-- Your goal --
Pictures aside, write every record out again word for word.
********
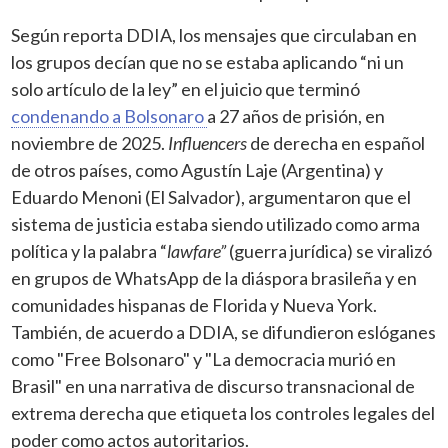
Según reporta DDIA, los mensajes que circulaban en
los grupos decían que no se estaba aplicando “ni un
solo artículo de la ley” en el juicio que terminó
condenando a Bolsonaro
a 27 años de prisión, en
noviembre de 2025.
Influencers
de derecha en español
de otros países, como Agustín Laje (Argentina) y
Eduardo Menoni (El Salvador), argumentaron que el
sistema de justicia estaba siendo utilizado como arma
política y la palabra “
lawfare”
(guerra jurídica) se viralizó
en grupos de WhatsApp de la diáspora brasileña y en
comunidades hispanas de Florida y Nueva York.
También, de acuerdo a DDIA, se difundieron eslóganes
como "Free Bolsonaro" y "La democracia murió en
Brasil" en una narrativa de discurso transnacional de
extrema derecha que etiqueta los controles legales del
poder como actos autoritarios.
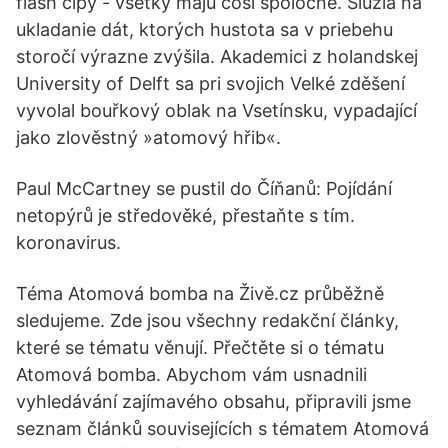
flash čipy - všetky majú čosi spoločné. Slúžia na
ukladanie dát, ktorých hustota sa v priebehu
storočí výrazne zvýšila. Akademici z holandskej
University of Delft sa pri svojich Velké zděšení
vyvolal bouřkový oblak na Vsetínsku, vypadající
jako zlověstný »atomový hřib«.
Paul McCartney se pustil do Číňanů: Pojídání
netopýrů je středověké, přestaňte s tím.
koronavirus.
Téma Atomová bomba na Živě.cz průběžně
sledujeme. Zde jsou všechny redakční články,
které se tématu věnují. Přečtěte si o tématu
Atomová bomba. Abychom vám usnadnili
vyhledávání zajímavého obsahu, připravili jsme
seznam článků souvisejících s tématem Atomová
********
-- Task result --
Según reporta DDIA, los mensajes que circulaban en
los grupos decían que no se estaba aplicando “ni un
solo artículo de la ley” en el juicio que terminó
condenando a Bolsonaro
a 27 años de prisión, en
noviembre de 2025.
Influencers
de derecha en español
de otros países, como Agustín Laje (Argentina) y
Eduardo Menoni (El Salvador), argumentaron que el
sistema de justicia estaba siendo utilizado como arma
política y la palabra “
lawfare”
(guerra jurídica) se viralizó
en grupos de WhatsApp de la diáspora brasileña y en
comunidades hispanas de Florida y Nueva York.
También, de acuerdo a DDIA, se difundieron eslóganes
como "Free Bolsonaro" y "La democracia murió en
Brasil" en una narrativa de discurso transnacional de
extrema derecha que etiqueta los controles legales del
poder como actos autoritarios.
flash čipy - všetky majú čosi spoločné. Slúžia na
ukladanie dát, ktorých hustota sa v priebehu
storočí výrazne zvýšila. Akademici z holandskej
University of Delft sa pri svojich Velké zděšení
vyvolal bouřkový oblak na Vsetínsku, vypadající
jako zlověstný »atomový hřib«.
Paul McCartney se pustil do Číňanů: Pojídání
netopýrů je středověké, přestaňte s tím.
koronavirus.
Téma Atomová bomba na Živě.cz průběžně
sledujeme. Zde jsou všechny redakční články,
které se tématu věnují. Přečtěte si o tématu
Atomová bomba. Abychom vám usnadnili
vyhledávání zajímavého obsahu, připravili jsme
seznam článků souvisejících s tématem Atomová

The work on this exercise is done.